At the time, there were also graphical tools to do the same EDI conversion job, tools such as Atlas from GEIS, but these were pricey enough to paying a developer to write code instead.. Nowadays, you may consider writing XSLT for the job. But I'm not sure how much of a step forward XSLT is from what we were doing. I've also written XSLT for XML conversion, and it really didn't seem like a solution for EDI messages: too difficult to maintain or and difficult to handover to another developer. I suspect there is always a better answer than XSLT. So, I think XSLT is not the big advantage which XML has over EDI.

So if it's not XSLT, then what is the big advantage of XML compared to EDI? What about the human-readability of XML. Well, I used to read EDI messages and I am human. I guess I knew what to look for, having worked with the specs. I knew "DTM" means "Date and Time" and then if it's followed by "20042005" that means the 20th of April 2005. And, of course, EDI messages are not meant to be read by humans anyway. Nobody ever rang the VAN helpdesk and said "i can't understand this EDI file". It wasn't an issue.
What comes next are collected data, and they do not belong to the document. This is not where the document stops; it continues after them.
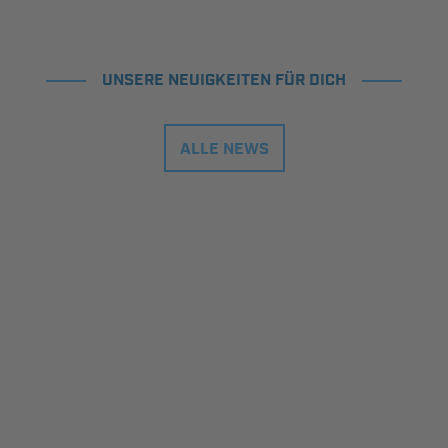
UNSERE NEUIGKEITEN FÜR DICH
ALLE NEWS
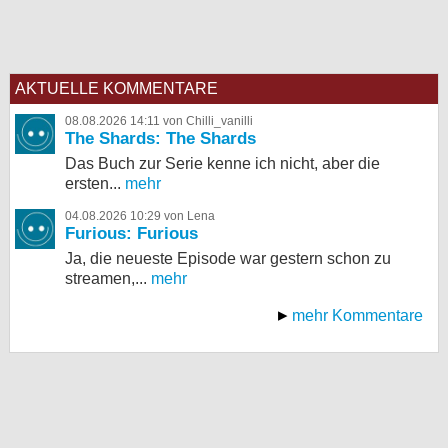
AKTUELLE KOMMENTARE
08.08.2026 14:11 von Chilli_vanilli
The Shards: The Shards
Das Buch zur Serie kenne ich nicht, aber die
ersten...
mehr
04.08.2026 10:29 von Lena
Furious: Furious
Ja, die neueste Episode war gestern schon zu
streamen,...
mehr
mehr Kommentare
So what is the big advantage of XML-over-the-Internet versus EDI-over-a-VAN? My view is that it is simply the cost of transmission and the cost of setup. There is no need to pay for content by the byte anymore. EDI-over-Internet specifications such as AS2 allow HTTPS and S/MIME to be used to send XML over the Internet. The S/MIME option feels more like the EDI which I am used to: store and forward.

But, on the flip-side, what benefits had EDI-over-a-VAN versus XML-over-the-Internet? Well, the X.400 email system, which we used for our EDI VAN, produced delivery receipts that are lacking from SMTP-based email. When "internet email", as we called it then, became popular, it seems like a step backwards from X.400. Specifications such as WS-ReliableMessaging will fill this gap. EDI documents are also smaller than XML documents, and so travel on the network faster.

To some degree, XML-over-the-Internet technologies are still playing catchup with the EDI-over-a-VAN systems we were rolling out 9 years ago. It all reminds me of a conversation I had with a HTML developer colleague back then. The "old school" EDI team were just down the corridor from the new Web designers which had just been hired. This was about the time when frames were the new innovation. He said "one day, business data will flow electronically between businesses, all automatically". I nodded, and went back to my desk to finished up an EDI application I'd been working on.